#### [Assigned task]
Examine the material below. Gather every line in which the string "troepen" appears.

#### [Available data]

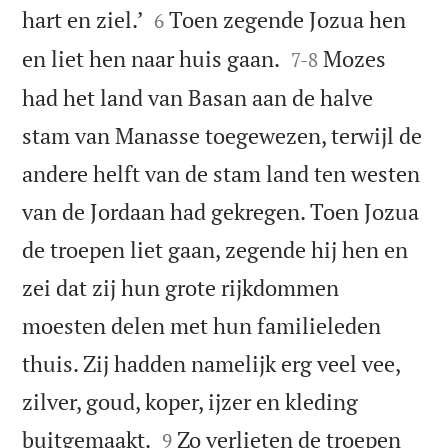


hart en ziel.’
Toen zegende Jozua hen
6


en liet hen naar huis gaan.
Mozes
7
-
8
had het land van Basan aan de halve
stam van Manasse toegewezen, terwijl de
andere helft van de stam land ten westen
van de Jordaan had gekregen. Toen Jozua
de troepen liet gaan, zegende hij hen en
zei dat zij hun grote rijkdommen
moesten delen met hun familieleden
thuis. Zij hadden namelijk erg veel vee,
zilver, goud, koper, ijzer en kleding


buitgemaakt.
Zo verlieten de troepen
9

#### [The answer]
de troepen liet gaan, zegende hij hen en
Zo verlieten de troepen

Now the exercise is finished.